*Task instructions*
- A) According to the article on the path to cloud native, what two things does virtualization give you?
- B) Condense the paragraph of the article on the path to cloud native beginning "In the before times" into a bulleted list that keeps its main facts.

*Document section*
##########

You have an app and it needs to retrieve data. Naturally, it makes a network call and the request travels over the internet eventually reaching your infrastructure to handle the request. In today’s world, how your infrastructure is provisioned, managed, and updated makes a big difference in terms of reliability and scalability. To solve these common and complex problems, the Cloud Native Computing Foundation is creating best practices, incubating software, and helping organize information for companies' journeys into the cloud and out of their own data centers. So let’s take a look at how we got to cloud native.

The Ancient Past

In the before times, companies would purchase hardware and bake/fry servers into existence. At the time, it was pretty much the only option, and as a result, very expensive. As more and more users were onboarded, scalability (and by extension reliability) became problems that needed to be solved by throwing more hardware at the problem. This solution doesn’t scale well as eventually you run into the problem of no more room in the data center or it is too costly to get more hardware. An additional problem is configuration drift. Since each piece of hardware is unique, partial upgrades/downgrades, incomplete deployments, OS/tool versions, etc. could leave each server in a state where what was tested may not work or creates heisenbugs. This also exacerbates the dev vs. prod parity problem as dev is typically ahead of prod (and there is no spare hardware available to mirror prod) and trying to reproduce and/or troubleshoot problems in an unlike environment adds additional complexity and may mask the issue.

The Past

The next step to avoid the costly hardware problem is to get a select number of beefy machines and start leveraging virtualization to have lots of small machines handle the backend application on the expensive hardware. Now, the application’s architecture greatly influences how successful this strategy is as you may end up paying around the same amount as if everything was bare metal, but in general, you save on overall costs. So what do you get with virtualization? You get an isolated environment so the management of the virtualized OS is separate from the host OS and you get snapshots. The isolated environment gives you an additional security barrier (assuming no critical kernel issue or hypervisor escape bug), so if something gets compromised you can blow it away and rebuild much easier than cordoning off physical hardware. Snapshots help with that too, but the bigger advantage is that you can snapshot prior to rolling out OS updates and application updates making rollbacks very simple. Depending on how changes are managed, however, there is still the possibility of configuration drift, just not at the same scale of physical hardware. There are still some problems though. In terms of scalability, you can still reach the maximum throughput and need to get more hardware to run all of the virtual machines and in terms of reliability, if you allocate your resources wrong (or have a misbehaving application), other virtualized apps can get resource starved and not perform well. The dev vs. prod parity problem still exists as well, but, can be handled much more gracefully as you can potentially image the VM and then move it to the dev cluster for troubleshooting.

##########

*Pose estimation data*
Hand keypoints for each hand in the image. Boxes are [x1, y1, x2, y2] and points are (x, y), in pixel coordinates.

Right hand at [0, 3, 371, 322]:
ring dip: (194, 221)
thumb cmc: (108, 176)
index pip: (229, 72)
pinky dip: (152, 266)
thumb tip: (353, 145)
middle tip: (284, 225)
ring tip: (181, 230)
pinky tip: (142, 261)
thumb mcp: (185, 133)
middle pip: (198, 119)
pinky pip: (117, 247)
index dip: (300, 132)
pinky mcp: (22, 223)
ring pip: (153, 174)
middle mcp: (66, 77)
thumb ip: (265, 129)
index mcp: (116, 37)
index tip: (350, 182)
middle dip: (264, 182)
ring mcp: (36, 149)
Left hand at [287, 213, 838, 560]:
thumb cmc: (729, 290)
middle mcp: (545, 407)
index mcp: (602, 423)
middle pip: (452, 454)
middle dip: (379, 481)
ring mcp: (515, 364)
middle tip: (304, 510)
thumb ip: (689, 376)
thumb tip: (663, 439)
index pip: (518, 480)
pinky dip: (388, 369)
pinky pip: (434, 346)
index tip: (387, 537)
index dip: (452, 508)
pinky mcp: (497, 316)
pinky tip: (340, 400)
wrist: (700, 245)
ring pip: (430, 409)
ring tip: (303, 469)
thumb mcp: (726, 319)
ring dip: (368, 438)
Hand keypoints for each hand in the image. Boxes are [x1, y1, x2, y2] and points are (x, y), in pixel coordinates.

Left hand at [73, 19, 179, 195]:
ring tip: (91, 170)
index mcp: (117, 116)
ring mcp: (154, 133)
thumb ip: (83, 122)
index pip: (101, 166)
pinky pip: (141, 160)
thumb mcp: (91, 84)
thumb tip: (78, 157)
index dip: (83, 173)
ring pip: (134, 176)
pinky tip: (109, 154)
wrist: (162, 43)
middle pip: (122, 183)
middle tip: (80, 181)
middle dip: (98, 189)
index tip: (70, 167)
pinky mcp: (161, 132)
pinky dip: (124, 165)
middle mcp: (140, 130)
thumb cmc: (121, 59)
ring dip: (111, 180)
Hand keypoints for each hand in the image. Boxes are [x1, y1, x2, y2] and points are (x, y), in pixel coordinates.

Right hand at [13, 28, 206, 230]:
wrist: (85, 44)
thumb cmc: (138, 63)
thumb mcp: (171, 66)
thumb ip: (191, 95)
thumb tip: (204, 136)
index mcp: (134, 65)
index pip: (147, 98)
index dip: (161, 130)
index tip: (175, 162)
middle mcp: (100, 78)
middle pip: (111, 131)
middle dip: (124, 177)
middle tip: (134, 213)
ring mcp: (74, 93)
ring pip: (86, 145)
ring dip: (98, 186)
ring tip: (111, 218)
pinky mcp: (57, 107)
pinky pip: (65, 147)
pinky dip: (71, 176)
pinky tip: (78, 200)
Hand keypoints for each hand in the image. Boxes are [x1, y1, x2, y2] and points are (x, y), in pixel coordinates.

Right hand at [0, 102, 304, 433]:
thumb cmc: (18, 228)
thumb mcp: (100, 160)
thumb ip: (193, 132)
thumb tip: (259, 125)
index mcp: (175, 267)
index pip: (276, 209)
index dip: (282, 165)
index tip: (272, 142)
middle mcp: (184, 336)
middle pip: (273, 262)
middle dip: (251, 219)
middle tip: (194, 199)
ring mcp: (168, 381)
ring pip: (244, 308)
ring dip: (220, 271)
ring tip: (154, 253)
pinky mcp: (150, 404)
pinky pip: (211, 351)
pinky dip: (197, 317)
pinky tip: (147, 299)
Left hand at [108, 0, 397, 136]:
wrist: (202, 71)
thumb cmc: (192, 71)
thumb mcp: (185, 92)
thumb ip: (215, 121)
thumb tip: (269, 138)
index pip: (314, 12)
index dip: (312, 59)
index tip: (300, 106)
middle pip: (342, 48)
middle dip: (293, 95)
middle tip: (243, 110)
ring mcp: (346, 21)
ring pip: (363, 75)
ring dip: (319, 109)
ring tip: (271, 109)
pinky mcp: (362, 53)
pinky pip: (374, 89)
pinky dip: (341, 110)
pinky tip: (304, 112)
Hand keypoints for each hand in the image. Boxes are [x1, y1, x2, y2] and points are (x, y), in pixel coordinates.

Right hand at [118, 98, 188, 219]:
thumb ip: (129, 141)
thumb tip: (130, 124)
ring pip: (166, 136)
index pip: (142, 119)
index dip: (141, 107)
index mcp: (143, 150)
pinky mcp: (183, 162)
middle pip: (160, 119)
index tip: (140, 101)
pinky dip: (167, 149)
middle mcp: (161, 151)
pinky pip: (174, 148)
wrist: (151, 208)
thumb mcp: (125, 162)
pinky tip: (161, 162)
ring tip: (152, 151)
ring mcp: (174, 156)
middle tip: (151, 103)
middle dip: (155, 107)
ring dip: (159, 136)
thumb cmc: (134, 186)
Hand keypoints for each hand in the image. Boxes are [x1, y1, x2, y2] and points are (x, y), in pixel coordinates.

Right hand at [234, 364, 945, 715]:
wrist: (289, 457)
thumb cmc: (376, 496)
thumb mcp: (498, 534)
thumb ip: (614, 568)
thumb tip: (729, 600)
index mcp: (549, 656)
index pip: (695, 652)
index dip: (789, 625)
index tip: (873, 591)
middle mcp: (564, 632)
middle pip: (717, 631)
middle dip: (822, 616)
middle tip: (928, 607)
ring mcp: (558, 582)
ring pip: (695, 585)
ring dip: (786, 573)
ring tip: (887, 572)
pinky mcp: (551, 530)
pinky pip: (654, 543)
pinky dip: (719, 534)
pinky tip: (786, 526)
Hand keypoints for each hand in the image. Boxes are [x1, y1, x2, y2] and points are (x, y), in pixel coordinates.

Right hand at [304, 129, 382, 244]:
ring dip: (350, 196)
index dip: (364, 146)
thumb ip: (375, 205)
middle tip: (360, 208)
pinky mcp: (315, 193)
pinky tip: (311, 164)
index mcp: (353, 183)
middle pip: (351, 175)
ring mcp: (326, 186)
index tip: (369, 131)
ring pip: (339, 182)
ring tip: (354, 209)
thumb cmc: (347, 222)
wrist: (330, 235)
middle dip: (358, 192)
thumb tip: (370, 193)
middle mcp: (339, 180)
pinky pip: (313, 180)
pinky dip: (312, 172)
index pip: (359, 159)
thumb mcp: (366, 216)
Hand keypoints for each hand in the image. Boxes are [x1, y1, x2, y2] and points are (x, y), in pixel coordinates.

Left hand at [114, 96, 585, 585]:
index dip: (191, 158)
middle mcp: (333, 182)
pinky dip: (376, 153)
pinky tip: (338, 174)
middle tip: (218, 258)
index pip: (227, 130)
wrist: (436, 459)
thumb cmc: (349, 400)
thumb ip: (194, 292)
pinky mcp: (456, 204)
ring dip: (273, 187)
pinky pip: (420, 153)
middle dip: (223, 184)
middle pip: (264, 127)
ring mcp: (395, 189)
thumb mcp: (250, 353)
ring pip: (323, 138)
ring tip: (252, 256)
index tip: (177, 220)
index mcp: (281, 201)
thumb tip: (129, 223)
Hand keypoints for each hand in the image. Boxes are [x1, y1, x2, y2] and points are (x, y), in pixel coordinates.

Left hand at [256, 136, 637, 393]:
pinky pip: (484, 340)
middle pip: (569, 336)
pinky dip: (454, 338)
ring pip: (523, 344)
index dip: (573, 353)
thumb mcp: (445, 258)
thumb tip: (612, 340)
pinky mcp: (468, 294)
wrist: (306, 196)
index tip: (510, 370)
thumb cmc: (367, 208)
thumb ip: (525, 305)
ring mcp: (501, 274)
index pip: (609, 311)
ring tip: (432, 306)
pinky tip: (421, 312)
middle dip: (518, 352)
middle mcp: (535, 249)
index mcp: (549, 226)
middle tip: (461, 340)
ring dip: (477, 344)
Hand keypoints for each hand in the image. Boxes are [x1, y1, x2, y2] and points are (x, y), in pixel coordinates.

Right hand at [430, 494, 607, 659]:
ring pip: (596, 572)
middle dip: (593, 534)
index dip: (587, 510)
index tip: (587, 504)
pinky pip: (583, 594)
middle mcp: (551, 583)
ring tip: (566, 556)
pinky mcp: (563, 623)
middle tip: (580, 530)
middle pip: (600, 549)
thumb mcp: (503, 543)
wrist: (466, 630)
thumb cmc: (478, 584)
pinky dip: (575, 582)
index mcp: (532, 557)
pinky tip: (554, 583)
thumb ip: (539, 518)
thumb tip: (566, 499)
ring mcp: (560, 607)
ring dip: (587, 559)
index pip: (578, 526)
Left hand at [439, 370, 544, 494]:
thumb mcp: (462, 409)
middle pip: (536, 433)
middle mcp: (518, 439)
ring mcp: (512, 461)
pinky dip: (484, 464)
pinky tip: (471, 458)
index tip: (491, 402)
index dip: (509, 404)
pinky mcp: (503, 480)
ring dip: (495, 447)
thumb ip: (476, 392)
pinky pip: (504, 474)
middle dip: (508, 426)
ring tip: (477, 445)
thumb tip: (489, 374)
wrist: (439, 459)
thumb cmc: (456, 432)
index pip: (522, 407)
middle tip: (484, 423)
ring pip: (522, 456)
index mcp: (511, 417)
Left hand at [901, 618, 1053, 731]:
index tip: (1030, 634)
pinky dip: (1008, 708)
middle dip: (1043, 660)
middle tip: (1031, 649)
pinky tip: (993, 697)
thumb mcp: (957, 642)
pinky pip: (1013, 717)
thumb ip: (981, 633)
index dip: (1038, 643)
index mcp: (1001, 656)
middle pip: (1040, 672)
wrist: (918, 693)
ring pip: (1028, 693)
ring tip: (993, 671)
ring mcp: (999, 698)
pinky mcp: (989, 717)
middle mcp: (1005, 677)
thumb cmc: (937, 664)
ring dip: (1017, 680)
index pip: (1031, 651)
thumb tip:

##########

*Solutions by task*
- A) An isolated environment and snapshots.

- B)
- Companies bought hardware and built their own servers, which was nearly the only option and very expensive.
- As more users came on, scalability and reliability were handled by adding hardware. This stops scaling once the data center runs out of room or more hardware costs too much.
- Each machine was unique, so configuration drift set in. Partial upgrades or downgrades, incomplete deployments, and differing OS or tool versions could break tested behavior or cause heisenbugs.
- The dev vs. prod parity problem grew worse. Dev usually ran ahead of prod, and no spare hardware existed to mirror prod. Reproducing or troubleshooting problems in a different environment added complexity and could hide the issue.